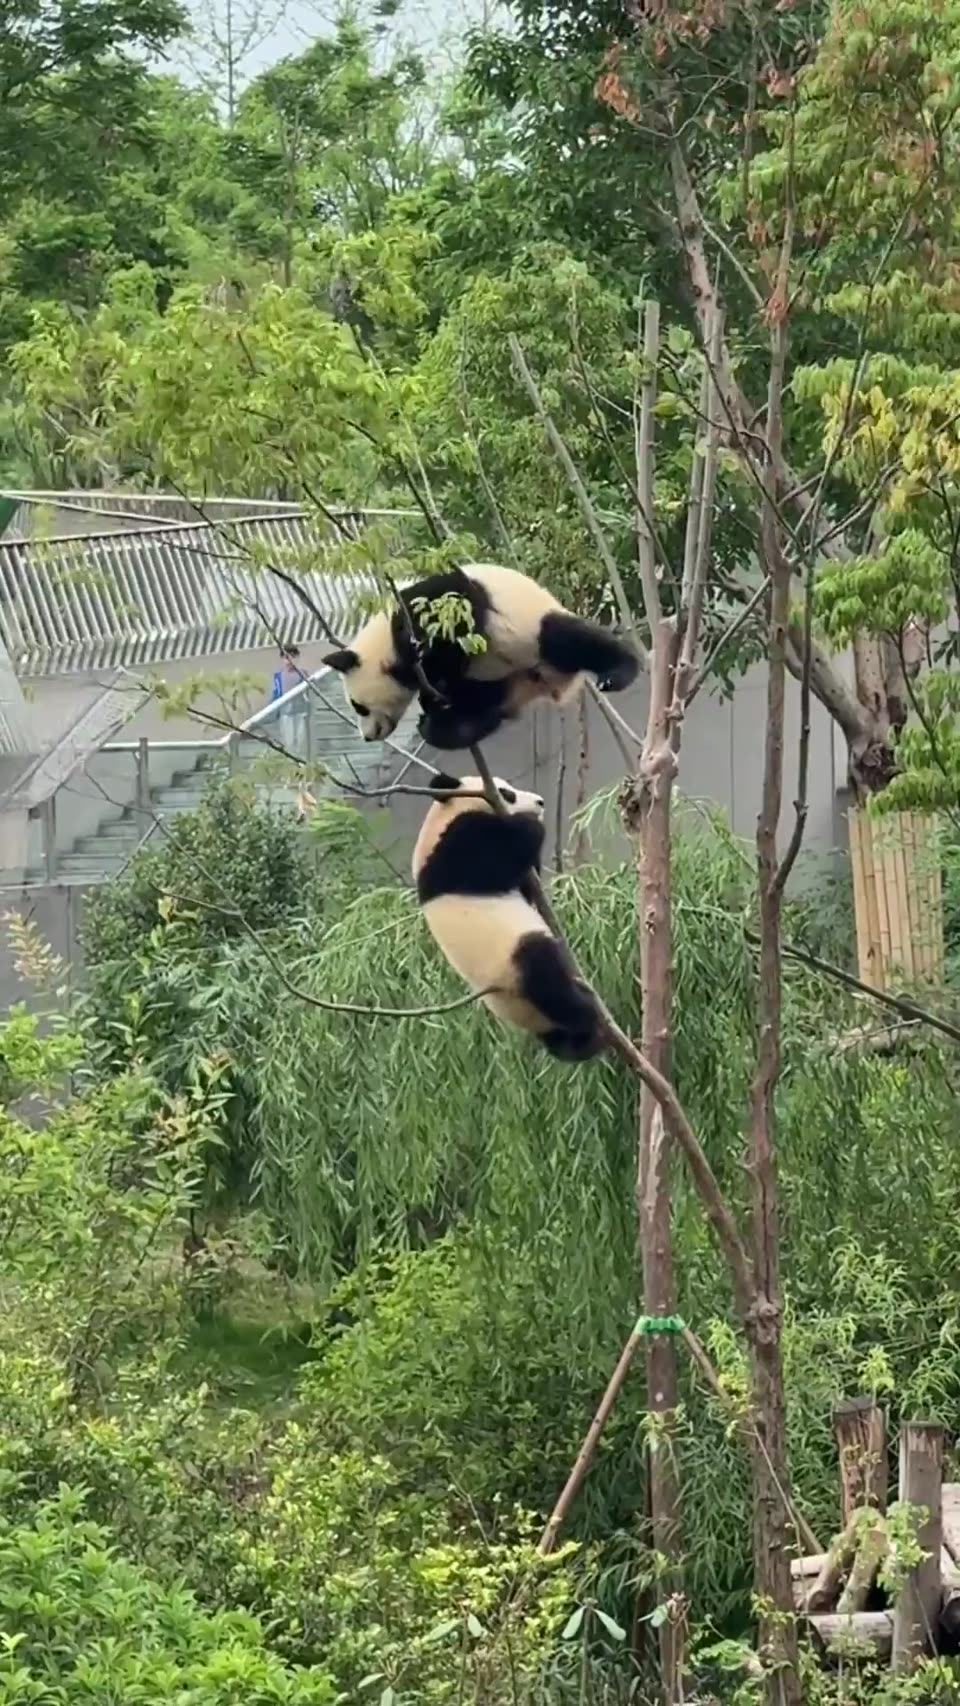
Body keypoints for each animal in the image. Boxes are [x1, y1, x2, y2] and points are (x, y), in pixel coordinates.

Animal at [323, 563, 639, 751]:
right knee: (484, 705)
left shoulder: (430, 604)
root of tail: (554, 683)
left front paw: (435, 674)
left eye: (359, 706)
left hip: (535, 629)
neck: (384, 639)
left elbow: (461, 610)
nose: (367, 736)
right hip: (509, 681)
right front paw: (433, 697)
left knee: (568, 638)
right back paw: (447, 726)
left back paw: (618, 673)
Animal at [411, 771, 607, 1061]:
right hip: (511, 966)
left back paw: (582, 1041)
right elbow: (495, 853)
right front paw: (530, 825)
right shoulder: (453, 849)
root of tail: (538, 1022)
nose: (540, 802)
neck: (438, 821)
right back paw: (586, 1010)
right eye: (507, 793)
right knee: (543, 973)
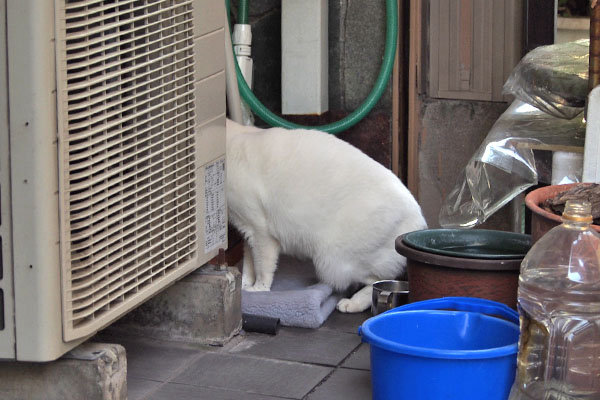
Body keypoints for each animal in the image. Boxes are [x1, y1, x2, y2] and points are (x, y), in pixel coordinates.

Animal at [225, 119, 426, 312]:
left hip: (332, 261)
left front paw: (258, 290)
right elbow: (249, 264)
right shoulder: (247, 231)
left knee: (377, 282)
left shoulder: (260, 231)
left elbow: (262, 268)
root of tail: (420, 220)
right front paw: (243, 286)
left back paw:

> _What is being asked_
Find the word "shoulder" in the listing and copy each line that contains it.

> _Solved problem_
left shoulder: (430, 604)
right shoulder: (453, 849)
right shoulder: (247, 231)
left shoulder: (260, 231)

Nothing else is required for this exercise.